- [GOAL] Write the next part of the political commentary on midterm voter turnout, picking up right after its final sentence.

** Start PROVIDED PASSAGE **

The Republicans do well in midterm elections primarily because Democrats don't bother to vote. The midterm electorate is typically smaller than the presidential electorate by 40 to 50 million voters. If the effect were random, it wouldn't matter. But the nonvoters tend to be predominantly young people and minorities, which lean strongly Democratic. Here is a table showing turnout since 2000.

Year Voting-age population Turnout Percentage
2012 240,926,957 130,234,600 54%
2010 235,809,266 90,682,968 38%
2008 231,229,580 132,618,580 57%
2006 220,600,000 80,588,000 37%
2004 221,256,931 122,294,978 55%
2002 215,473,000 79,830,119 37%
2000 205,815,000 105,586,274 51%

The percentages aren't exact because the voting-age population also includes noncitizens and felons, but these change the numbers by only a few percent. Nevertheless, the big picture is clear: turnout drops dramatically in midterm elections and it is largely Democrats who don't show up.

To counter this effect this year, the Democrats have set up a program to mobilize black voters. It will focus on increasing turnout via black churches and black talk radio. Black voters will be reminded of the death of Michael Brown in Ferguson, MO, and told their voices can be heard by voting (for the Democrats).

This outreach to black voters has to be somewhat under the radar, though, because the states with large black populations, like Arkansas, Louisiana, and North Carolina, are also states where white voters don't like President Obama. Consequently ads on mainstream radio and television won't work and a more targeted approach is needed. That is what the Democrats are planning. Republicans don't have to worry about this kind of microtargeting since they are talking to the majority.

What Did Hillary Learn This Summer?

Since the 2016 presidential campaign has already started (even though not everyone realizes this) and Hillary Clinton is an all-but-declared candidate, her every move and utterance is scrutinized like the entrails of some sacrificial goat. The Hill has five takeaways about her summer.

** End PROVIDED PASSAGE **
** Start DATA RECORDS **

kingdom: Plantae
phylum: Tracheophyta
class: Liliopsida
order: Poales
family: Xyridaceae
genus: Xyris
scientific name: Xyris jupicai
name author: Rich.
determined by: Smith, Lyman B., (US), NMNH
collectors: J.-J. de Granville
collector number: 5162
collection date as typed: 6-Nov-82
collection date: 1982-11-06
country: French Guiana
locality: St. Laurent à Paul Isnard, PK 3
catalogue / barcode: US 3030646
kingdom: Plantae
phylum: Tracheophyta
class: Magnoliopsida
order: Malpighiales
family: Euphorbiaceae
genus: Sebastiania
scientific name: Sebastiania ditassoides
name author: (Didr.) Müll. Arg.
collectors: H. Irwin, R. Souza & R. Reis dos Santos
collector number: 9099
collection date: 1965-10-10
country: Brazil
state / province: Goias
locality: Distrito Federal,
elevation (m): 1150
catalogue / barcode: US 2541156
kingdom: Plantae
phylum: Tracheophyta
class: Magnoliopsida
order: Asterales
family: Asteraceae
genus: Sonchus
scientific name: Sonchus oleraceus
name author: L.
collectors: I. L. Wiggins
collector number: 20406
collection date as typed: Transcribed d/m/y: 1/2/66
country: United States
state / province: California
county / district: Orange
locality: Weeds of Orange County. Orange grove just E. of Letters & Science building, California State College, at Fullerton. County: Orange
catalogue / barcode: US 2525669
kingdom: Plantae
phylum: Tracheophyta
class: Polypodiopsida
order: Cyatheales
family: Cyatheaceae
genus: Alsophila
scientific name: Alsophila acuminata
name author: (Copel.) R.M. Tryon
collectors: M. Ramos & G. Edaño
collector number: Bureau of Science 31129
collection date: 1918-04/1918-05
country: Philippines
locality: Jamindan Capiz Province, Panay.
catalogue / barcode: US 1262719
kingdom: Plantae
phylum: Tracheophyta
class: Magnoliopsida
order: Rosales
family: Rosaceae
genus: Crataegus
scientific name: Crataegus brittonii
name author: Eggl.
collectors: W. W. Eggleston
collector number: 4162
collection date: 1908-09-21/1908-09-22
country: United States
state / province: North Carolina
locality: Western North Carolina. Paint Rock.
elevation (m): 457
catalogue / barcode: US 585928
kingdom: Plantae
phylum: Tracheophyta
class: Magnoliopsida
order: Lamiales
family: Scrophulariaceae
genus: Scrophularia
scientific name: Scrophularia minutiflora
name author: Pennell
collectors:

** End DATA RECORDS **

- [RESULT BELOW]
  1. Anything she says or doesn't say is news
  2. The left really doesn't hate her
  3. Unlike 2008, in 2016 she will openly appeal to women as potentially the first female President
  4. She'll have to put some distance between her and Obama, but not too much
  5. Some people love her and some people hate her and that won't change

Seventeen People May Have Voted Twice in 2012

Cases of in-person voter fraud are very rare, but Fairfax County in Virginia is now investigating whether 17 people improperly voted in both Maryland and Virginia in 2012. The suspicion has arisen in these 17 cases because people with the same name and birth date voted in both states. That doesn't necessarily mean both voters were the same person. What is also highlighted by this investigation is how rare even allegations of voter fraud are, let alone convictions. Even if all 17 cases are true fraud (and that hasn't been proven yet), they represent only 0.0032% of the total vote. Laws requiring a voter to show photo ID do not catch this kind of situation since no voter tried to impersonate another voter in any of these cases. According to Prof. Richard L. Hasen, an election law expert at the University of California at Irvine, the biggest source of election fraud is people selling their absentee ballots or absentee ballots being stolen from mailboxes. None of the voter ID laws even address this problem.

Today's Senate Polls

SurveyUSA has released a new poll showing Sen. Mitch McConnell (R-KY) leading secretary of state Alison Lundergan Grimes 46% to 42%. However, since the poll was taken, two events have happened that could affect the race. First, McConnell was caught on tape talking to the Koch brothers and promising them that as majority leader he would block everything Obama wanted to do in the last 2 years of his term. Second, McConnell's campaign manager, Jesse Benton, resigned yesterday amidst a scandal in which the Ron Paul campaign (which Benton ran) bribed an Iowa state senator for his endorsement in 2012. While McConnell was not involved in the bribe in any way, Grimes is surely going to run ads effectively saying: "The old boys club is corrupt and we need to send new people to Washington to clean up the mess."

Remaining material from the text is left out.